The war for attention rages on, but have marketers forgotten what they’re fighting for?
In this age of digital distraction, our ability to gain attention has been dramatically compromised. But is ‘branded content’ our saviour? Or our own worst enemy.| June 20th, 2018
Over the course of the last several weeks, a few campaigns have caught my eye; from the perspective of a media consuming consumer, and as media observing marketer. And sometimes it’s hard to tell which of these two personas has taken the interest in them. But let’s assume, as my marketer hat is rarely (if ever) left at home, it’s because I probably spend more time than the average person, paying attention to branded content. Either way, they’ve gained my attention, in different ways. And now, I’m going to talk about two of them to you. From the brand’s perspective, job done, right? Well, only if the consumer in me is more likely to spend some money with them.
The first, was the widely talked about campaign from Lush: #SPYCOPS. And unlike many campaigns, the conversation wasn’t just taking place in the trades, with publically projected opinions coming from ‘the general public’ and mainstream press. The campaign, aimed to raise awareness of “ongoing undercover policing scandal where officers have infiltrated the lives, homes and beds of activists”. With a message that the police have ‘crossed the line’ and should obviously refrain from doing so. To most, the question arose as to why Lush would be getting involved with the topic (fervent opinions followed). To those in the marketing game, it’s just another example of a brand aiming to connect with consumers through a bigger ‘purpose’; as opposed to directly trying to flog them stuff. The popularity of this approach stemming from the popularity of findings such as ‘Brands with a strong purpose help accelerate brand equity’ (Millward Brown), or the plethora of similar statements across the industry at the moment.
The campaign (like many others at the moment), is driven by an industry Zeitgeist, as opposed to by basic marketing principles. Brand or social ‘purpose’ is just one of the phrases and buzzwords which have become part of the common marketer’s vernacular in recent years. Alongside the likes of ‘storytelling’ or ‘emotional campaigns’ it’s been proclaimed by one source or another to be the answer to successful communications. However, while they all have validity, each approach starts with the same basic assumption, that people are listening. The reality is that they probably aren’t (only 18% of digital advertising even gets looked at). The growth in digital media means consumers have more competing for their attention than ever before. A result of this ‘war for attention’ has found many brands getting a little lost in the maelstrom of the battlefield, forgetting why we’re creating advertising content in the first place… So we turn attention to action – in other words persuade people to buy something from us (either in the sort or long term)

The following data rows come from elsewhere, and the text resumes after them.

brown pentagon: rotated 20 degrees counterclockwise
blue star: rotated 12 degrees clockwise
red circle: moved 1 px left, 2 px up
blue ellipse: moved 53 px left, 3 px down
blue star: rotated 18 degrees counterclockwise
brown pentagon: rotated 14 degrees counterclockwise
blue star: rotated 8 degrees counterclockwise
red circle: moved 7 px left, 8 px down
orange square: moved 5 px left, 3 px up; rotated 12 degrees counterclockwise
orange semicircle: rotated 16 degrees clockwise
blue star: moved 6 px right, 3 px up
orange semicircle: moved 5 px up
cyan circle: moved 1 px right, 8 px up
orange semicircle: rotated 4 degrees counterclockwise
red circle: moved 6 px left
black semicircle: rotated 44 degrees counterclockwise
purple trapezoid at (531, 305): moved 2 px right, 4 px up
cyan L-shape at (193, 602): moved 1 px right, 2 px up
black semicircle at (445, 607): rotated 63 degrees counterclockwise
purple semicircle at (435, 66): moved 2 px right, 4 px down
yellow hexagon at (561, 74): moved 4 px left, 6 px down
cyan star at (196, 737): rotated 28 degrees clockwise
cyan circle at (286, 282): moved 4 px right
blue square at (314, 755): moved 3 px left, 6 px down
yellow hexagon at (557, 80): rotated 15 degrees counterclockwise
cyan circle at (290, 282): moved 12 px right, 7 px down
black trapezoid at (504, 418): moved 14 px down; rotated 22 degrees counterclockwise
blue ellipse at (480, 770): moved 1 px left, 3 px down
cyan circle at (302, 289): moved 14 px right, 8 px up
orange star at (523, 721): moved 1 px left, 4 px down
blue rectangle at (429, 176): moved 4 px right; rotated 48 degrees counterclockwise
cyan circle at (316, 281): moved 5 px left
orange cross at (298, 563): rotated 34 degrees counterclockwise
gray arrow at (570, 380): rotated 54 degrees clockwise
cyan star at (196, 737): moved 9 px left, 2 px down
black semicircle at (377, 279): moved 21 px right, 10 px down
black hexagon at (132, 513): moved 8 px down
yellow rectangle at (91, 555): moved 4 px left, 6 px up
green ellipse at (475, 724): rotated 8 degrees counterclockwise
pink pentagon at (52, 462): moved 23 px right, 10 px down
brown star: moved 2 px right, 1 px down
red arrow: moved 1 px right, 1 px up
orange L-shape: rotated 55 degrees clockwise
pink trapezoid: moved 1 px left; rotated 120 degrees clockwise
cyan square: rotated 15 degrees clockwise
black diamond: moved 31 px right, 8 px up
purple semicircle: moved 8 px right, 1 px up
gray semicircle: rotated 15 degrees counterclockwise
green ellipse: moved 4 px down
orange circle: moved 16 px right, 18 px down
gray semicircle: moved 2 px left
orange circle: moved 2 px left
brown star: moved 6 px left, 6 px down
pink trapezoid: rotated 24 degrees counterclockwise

In order to deliver any kind of deeper message, we need people to first stop and listen. And it’s actually our instinctual brain which decides what we allocate our attention to. Consider it the gatekeeper to both emotional or rational thought (it’s a common misconception that our instinctive brain and our emotional reactions are one and the same thing). While this has always been true it todays world of limited attention and infinite distraction it’s even more pertinent. Nicholas Carr noted in his book ‘The Shallows: What the internet is doing to our brains’, that “repeated exposure to online media demands a cognitive change from deeper intellectual processing, such as focused and critical thinking, to fast autopilot processes, such as skimming and scanning.” In other words, we are trading accuracy for speed, and prioritise impulsive decision-making over deliberate judgment. The digital and social platforms that have driven this change and with which we spend most of our time use design features such as the like button, pull-to-refresh or swiping mechanic to drive engagement. These features privilege our impulses over our intentions.
Instead of studying, understanding and designing for this, our industry reaction has been to invent word – ‘content.’ A magical solution to the attention problem. But let’s not kid ourselves. We’re not creating it because we should be storytellers, or publishers, or because it’s the brand’s purpose. The core goal of ‘marketing content’ today remains the same as any creative we’ve ever made…to ad-vert attention towards our brands. It’s advertising and it always was. And if you’re not thinking about the job for your creative and your content in this way, you’re possibly already failed.
With this in mind, I’ll leave you with the second campaign that drew my attention; the Oasis ‘sharing bottle’, mocking the ‘worthy advertising’ trend. Showing that while many are turning to ‘deeper’ communications; simple and distinctive creative can be just as (if not more) effective. It stays true to their longstanding #RefreshingStuff strategy, using humour to land a relevant, simple message: the product is refreshing. Visually its distinctive and familiar; intuitively identifiable as the brand by sticking to the bold simplicity of its consistent style. Possibly most importantly, it focuses on the product and it’s benefits to the consumer, rather than it’s ‘story’ or ‘purpose’. While they can help, they aren’t always THE answer and most definitely aren’t always a must.
Perhaps the irony here is that I have paid attention to a campaign that pokes fun at a topic, advertising, that I inherently pay disproportionate attention to. And that, given the majority of people are apathetic at best towards our profession, the entire campaign may be destined to a different, but no less pertinent, failure as Lush’s #SPYCOPS. Maybe I’ve fallen foul of my own intuitive biases.